I nodded. “True. He had a flashlight and he was looking for something in your office.”
“In my office? What could anyone want in there?”
“I have no idea. You don’t keep money in there, do you?”
“Of course not. I have a wall safe for that.” She came down a couple steps and peered past me. “Are you sure there’s no one still in there?”
“Nope. I only saw one guy, but that doesn’t mean there’s not someone else, I guess.”
Bitty came down the rest of the stairs to stand close behind me. When I turned, she turned so I was in front and she was still behind me.
“Are you using me as a shield again?” I asked.
“Well, you’re a lot bigger than me,” she said defensively. “Did you call the police yet?”
“My cell phone met with a dreadful accident. I haven’t done anything but stand here and wonder just what’s going on.”
“What do you mean?”
“Come with me, and let’s see what we can figure out.”
“You go first,” said Bitty. “I’ll stay here with Chen Ling.”
I rolled my eyes and shoved her hand off my shoulder.
“Well, someone has to be able to call for the police,” Bitty defended herself again as I went down the rest of the stairs into the entrance hall.
I flipped on the light switch, and a warm glow flooded the hall and a few feet into the parlor/office. A breeze through the open front door came through the screen and made the tiny crystal prisms of the chandelier tinkle lightly overhead. On the porch outside, the outdoor chandeliers provided more light music in the breeze.
Even before I turned on a lamp in the office I could see the mess.
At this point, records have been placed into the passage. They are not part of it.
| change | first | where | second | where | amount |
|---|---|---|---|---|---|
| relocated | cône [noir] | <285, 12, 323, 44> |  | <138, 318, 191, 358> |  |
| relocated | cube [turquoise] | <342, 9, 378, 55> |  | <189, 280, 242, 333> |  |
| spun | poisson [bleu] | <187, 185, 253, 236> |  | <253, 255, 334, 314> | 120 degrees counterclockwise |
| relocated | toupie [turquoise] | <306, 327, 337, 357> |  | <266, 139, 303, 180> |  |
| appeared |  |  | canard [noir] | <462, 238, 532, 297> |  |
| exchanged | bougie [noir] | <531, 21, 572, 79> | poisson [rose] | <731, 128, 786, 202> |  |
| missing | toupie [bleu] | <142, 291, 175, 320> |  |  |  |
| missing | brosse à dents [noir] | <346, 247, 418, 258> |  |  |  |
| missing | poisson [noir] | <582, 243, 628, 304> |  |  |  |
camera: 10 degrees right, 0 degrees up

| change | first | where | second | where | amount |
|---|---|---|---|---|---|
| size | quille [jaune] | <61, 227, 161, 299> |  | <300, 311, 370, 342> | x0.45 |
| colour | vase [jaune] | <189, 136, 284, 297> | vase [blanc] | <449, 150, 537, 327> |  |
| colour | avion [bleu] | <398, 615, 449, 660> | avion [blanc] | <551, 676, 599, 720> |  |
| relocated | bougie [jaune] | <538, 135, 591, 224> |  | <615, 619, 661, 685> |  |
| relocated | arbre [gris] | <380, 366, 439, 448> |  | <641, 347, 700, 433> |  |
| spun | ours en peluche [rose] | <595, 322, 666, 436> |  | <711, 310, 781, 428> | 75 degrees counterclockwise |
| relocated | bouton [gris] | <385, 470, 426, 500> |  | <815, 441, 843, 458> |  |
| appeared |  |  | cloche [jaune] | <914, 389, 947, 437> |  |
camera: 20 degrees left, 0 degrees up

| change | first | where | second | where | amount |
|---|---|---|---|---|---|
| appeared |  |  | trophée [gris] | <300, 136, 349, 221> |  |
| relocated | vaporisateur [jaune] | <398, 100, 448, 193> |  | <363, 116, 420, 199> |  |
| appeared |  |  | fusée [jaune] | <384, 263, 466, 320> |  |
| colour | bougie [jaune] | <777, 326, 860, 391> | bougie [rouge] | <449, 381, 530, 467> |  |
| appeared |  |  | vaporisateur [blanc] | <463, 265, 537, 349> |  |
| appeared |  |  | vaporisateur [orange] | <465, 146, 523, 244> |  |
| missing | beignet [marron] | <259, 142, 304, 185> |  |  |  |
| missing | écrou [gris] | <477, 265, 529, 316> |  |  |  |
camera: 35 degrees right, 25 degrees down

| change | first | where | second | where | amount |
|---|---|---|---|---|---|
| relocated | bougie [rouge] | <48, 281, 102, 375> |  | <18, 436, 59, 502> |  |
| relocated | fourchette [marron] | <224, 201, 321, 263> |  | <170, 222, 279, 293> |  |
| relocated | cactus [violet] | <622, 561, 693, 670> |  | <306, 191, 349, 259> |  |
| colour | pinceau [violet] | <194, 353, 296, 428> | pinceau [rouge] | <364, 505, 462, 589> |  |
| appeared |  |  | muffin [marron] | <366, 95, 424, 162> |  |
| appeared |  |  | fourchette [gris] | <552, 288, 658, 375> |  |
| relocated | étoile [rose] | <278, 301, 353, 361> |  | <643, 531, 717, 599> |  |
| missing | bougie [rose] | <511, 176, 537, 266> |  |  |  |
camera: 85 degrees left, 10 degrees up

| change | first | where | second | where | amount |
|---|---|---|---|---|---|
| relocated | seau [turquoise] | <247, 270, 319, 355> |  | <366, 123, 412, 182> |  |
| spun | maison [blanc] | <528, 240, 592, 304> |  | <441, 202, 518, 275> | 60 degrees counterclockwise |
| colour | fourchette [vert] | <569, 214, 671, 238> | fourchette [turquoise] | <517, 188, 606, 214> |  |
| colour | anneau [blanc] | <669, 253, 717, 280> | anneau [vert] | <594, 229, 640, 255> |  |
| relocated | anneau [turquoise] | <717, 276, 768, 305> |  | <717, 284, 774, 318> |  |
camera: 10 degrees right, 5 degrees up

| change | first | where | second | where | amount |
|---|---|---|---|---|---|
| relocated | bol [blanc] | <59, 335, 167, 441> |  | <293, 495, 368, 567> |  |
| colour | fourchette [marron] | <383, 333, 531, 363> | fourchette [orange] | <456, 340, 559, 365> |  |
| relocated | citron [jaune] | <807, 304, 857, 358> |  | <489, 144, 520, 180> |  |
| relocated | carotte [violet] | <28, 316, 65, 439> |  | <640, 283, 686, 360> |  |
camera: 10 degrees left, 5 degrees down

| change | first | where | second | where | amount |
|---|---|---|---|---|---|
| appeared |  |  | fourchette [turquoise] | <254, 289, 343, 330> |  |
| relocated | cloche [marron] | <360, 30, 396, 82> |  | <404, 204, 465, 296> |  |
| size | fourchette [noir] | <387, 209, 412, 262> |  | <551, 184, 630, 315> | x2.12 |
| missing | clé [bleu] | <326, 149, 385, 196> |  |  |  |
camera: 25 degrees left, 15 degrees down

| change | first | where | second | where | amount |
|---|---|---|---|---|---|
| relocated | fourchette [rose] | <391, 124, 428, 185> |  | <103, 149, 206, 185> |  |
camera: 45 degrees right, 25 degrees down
Drawers had been left open, the roll top on the desk was slid back, and empty spaces looked out where neatly filed papers had been in the cubbies before. Papers were strewn on the floor, and I bent to pick them up. Bank statements, charity invitations, garden club newsletters . . . for the life of me, I didn’t see a thing worth breaking in to steal.
“Just look at this mess!” Bitty fumed, and I turned to look at her where she stood in the doorway, Chitling tucked protectively under her arm.
“What do you keep in here, Bitty?”
“Oh, the usual things. Invitations, blank thank you note cards, correspondence with people, and some of my garden club notes on the upcoming pilgrimage. Why?”
“There isn’t a thing worth stealing.”
“Not unless someone wants my antique pen set. All my real business papers go to Jackson Lee’s office. He has someone handle that for me.”